Renovation Awaits at North West Football Locker Room, Lower Level of Lamkin Activity Center | Sports


There is a room that is on the ground floor of the Lamkin Activity Center, a room that houses almost all of the equipment used by Northwest Athletics, including all of the team uniforms and the washers and dryers used to clean them .

In the fall of 2016, in the middle of drying a load of laundry, a small fire broke out. While no major damage was done, it did open the directors’ eyes to some issues not just in this room, but in Lamkin as a whole.

“We quickly realized that we shouldn’t code. There are significant issues with that,” North West athletic director Andy Peterson said. “So to do that we had to stretch out in the football locker room about 3 feet. Coach (Rich) Wright was the new head coach – he hadn’t been the head coach for very long – he obviously agreed, just sort of with the understanding that it was the first domino to a lot, which meant we’re going to dig into the lower level Lamkin.

That was over four years ago, but maybe a fire is prompting a downstairs renovation at Lamkin, which totals nearly $1.5 million. Northwest’s board of directors approved a contract to build the Northwest football program locker room on March 18, including a memo that the contract was not to exceed the $1.5 million mark. The completion date for the renovations is set for July 30, so construction will begin in the first weeks of April.

North West football coach Rich Wright has been at the forefront of the fundraising operation, which is about $100,000 short of the aforementioned goal. However, he is not just raising funds for another football dressing room facelift. His efforts, and those of all, will go towards more than Lamkin visitors can see.

“The real underlying issues are some of Lamkin’s guts,” Wright said. “You have HVAC issues, plumbing issues there. We have electrical problems. … It became a fundraising deal, not just – so to speak – putting lipstick on the pig.

Peterson said about two-thirds of the donations will go to things that most people in the building will never know have been changed.

“The main issues remain infrastructure,” Peterson said. “I mean, it’s a basement; it was built in 1960. Obviously, it has been widely used since then.

The purpose of the project is, in part, to completely revamp the football dressing room, but that’s mostly because it makes more sense to start there with Lamkin’s overall alteration plan. The swelling, Peterson said, starts with the football setup. It would make no sense to fix anything else before fixing the root of the problems, he said.

None of the changes are funded by the University, although some of the issues addressed are outside the athletics budget. Wright knows it’s not just his football players who will benefit from the money he’s raised. The people who donated know that too, although most of them are alumni of the football program, Wright said.

Most of the donations come from former players, some dating back to 2017, Wright recalled. The further away the alumni were, Wright said, the greater the donations.

As a Division II athletics department, athletics doesn’t have the luxury of brand new facilities, so Peterson is beginning a multi-phase renovation with some of the larger parts.

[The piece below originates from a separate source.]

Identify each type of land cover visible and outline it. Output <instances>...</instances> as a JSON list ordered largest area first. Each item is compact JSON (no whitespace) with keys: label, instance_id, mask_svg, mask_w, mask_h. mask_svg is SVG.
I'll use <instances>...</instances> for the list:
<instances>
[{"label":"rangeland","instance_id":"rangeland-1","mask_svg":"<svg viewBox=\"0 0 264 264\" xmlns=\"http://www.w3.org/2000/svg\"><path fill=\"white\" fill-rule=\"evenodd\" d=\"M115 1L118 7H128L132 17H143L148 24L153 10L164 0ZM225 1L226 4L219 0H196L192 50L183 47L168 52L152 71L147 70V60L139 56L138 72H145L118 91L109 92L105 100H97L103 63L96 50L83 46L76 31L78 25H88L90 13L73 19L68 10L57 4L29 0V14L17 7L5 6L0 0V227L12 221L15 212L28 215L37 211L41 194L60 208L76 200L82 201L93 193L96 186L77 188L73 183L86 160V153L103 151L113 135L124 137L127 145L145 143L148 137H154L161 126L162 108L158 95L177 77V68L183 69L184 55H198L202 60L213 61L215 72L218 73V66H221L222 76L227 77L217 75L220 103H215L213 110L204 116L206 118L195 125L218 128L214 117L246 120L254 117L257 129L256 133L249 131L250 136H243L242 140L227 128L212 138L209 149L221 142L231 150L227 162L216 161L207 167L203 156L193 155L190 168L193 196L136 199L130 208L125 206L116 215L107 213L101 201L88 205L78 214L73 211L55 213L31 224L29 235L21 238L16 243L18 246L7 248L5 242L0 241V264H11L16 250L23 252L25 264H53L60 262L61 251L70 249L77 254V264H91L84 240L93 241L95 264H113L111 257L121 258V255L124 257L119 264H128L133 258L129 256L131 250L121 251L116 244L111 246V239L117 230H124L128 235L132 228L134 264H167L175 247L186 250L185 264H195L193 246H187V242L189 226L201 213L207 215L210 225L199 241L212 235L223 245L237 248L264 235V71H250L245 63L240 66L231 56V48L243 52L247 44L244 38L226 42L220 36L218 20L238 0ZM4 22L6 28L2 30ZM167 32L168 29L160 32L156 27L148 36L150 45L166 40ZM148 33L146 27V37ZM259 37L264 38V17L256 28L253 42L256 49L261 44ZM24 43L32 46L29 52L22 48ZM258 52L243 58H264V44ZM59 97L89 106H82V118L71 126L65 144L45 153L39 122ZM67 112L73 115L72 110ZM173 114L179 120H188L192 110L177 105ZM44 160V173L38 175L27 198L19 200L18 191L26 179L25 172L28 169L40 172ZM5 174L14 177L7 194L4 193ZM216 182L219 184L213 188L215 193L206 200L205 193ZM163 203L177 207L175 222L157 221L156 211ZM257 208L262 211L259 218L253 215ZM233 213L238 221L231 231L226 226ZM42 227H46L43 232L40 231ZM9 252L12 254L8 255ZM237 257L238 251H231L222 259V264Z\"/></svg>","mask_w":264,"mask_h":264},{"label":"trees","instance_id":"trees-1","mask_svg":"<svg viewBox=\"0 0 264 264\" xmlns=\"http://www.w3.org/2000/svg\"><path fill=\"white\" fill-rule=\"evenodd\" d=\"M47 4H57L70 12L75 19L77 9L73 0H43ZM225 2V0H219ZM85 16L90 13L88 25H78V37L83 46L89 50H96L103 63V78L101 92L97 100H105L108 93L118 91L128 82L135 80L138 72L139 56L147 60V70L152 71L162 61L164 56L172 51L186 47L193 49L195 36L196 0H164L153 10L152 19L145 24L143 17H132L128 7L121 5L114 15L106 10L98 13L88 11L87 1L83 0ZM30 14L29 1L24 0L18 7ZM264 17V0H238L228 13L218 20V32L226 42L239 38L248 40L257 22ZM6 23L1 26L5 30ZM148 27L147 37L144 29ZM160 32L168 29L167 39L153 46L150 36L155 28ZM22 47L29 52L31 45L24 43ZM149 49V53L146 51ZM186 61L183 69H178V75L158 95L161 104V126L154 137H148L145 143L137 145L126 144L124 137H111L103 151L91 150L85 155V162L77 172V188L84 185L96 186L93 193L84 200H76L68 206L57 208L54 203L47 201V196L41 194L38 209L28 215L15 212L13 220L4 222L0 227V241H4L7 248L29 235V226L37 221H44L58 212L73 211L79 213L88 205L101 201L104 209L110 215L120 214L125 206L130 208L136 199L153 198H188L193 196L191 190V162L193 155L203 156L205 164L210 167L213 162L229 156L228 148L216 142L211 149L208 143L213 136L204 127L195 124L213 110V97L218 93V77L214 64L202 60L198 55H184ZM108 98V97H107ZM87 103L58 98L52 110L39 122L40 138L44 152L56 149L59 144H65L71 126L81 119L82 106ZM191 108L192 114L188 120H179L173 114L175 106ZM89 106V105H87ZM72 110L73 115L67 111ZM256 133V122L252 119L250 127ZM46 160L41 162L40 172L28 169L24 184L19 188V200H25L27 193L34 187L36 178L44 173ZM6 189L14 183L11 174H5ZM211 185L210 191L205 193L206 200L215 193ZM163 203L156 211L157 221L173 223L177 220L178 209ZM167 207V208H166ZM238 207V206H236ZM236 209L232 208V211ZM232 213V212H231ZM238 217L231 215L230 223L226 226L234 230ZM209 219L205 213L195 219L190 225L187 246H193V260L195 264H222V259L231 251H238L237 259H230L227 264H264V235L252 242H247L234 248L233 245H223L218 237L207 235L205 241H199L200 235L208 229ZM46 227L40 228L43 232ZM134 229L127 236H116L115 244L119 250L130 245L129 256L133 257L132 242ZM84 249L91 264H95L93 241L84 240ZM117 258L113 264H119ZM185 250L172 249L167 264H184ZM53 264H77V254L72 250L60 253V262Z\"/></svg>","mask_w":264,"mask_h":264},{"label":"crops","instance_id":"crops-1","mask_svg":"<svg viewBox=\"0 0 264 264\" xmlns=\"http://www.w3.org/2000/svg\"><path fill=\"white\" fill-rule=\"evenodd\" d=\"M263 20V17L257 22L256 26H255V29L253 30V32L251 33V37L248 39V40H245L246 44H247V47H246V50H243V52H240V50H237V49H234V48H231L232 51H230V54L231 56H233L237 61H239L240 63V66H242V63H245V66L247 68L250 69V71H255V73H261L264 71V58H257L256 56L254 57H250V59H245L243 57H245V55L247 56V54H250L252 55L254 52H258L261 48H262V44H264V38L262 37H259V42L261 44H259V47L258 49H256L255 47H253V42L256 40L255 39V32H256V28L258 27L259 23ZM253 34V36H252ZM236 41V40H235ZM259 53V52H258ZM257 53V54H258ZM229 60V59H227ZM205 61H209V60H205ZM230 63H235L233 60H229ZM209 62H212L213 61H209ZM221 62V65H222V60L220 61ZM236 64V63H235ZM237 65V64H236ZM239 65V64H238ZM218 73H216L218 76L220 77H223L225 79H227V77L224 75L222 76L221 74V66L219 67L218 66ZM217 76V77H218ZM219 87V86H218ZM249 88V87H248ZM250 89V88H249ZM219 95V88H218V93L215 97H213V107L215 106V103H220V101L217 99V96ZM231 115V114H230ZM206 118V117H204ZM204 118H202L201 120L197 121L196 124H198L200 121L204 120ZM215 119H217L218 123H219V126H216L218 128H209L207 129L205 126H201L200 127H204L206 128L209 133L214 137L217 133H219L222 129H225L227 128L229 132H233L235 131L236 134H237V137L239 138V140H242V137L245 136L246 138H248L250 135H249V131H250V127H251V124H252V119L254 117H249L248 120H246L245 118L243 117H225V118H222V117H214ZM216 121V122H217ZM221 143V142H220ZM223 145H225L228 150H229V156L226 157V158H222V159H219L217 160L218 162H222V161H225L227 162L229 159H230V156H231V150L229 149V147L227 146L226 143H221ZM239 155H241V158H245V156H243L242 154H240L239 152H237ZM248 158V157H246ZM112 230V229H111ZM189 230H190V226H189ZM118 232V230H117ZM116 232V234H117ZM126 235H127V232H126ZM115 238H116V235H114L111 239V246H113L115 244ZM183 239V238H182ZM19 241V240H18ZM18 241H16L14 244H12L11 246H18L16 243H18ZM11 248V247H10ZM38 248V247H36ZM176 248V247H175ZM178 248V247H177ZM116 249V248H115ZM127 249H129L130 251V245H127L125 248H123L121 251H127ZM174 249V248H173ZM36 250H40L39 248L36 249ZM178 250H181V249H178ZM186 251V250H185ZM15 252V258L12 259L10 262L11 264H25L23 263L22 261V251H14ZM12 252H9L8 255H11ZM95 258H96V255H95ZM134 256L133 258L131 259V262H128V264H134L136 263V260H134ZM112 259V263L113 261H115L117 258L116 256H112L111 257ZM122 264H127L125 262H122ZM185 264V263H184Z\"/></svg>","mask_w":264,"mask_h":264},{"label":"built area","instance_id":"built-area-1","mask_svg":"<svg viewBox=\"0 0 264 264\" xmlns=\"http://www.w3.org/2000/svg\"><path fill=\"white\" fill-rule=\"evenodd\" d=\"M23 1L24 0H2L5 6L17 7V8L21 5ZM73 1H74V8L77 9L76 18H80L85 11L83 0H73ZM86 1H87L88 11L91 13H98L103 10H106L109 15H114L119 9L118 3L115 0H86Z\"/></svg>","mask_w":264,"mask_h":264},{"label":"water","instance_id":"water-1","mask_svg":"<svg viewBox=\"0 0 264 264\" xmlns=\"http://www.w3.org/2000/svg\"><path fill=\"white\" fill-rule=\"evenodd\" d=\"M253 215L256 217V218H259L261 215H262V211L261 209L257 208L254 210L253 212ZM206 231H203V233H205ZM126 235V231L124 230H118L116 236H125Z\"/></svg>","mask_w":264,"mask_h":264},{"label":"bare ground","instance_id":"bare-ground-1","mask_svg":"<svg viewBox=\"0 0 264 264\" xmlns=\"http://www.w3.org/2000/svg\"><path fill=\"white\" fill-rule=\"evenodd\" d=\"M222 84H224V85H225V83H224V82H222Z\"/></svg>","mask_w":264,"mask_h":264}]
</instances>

“It’s not just football stuff; that’s all in the equipment room. So all of these things will be better maintained and protected,” Peterson said. “We don’t have resources floating around endlessly, where we can just go and get what we want. When we receive things, we have to take care of them.

The renovation is also intended to provide modern housing for football players, given that no changes have been made to the locker room since Peterson attended Northwest as a men’s basketball player from 2003 to 2008. what would have changed, he said, was the addition of rugs in the locker room in 2006 and possibly a fresh coat of paint.

“We removed 11 of their lockers for the laundry room expansion, so they have – out of a roster of 148 guys – over 40 who share lockers,” Peterson said. “It’s not that bad, but it’s when you’re trying to prevent mold from being a problem on the cushions and in the lockers with the lack of ventilation.”

“When you think about the evolution of technology, we’re the e-campus, but no one can plug in their phone. No one could plug in their laptop. There are very few ports there,” said Wright, who has been in that same locker room since joining Northwest as a graduate assistant in 1995. “There’s no direct venting; it smells bad there because you have humidity problems.

For Wright and his players, the locker room isn’t just a place to change before and after competition. About 95% of Northwest football players live off campus, Wright said. That, coupled with the fact that most student-athletes aren’t too close to their hometown, means the locker room is a space Wright hopes to call home.

“The locker room kind of becomes their home during the day,” Wright said. “They can hang out and bond together; in any team sport, this is important. … Being able to provide these guys with a place to interact becomes paramount.

Northwestern football has a joint practice with Sioux Falls on April 16 in Maryville, but Wright said the last day in his space will be April 8.

Although it only directly benefits the football team at this time, the next phase of the Lamkin project involves taking care of the training facilities and weight room, which are used by every student-athlete.

“It’s just, we have to start somewhere,” Peterson said. “It was the first bite of the elephant we took.”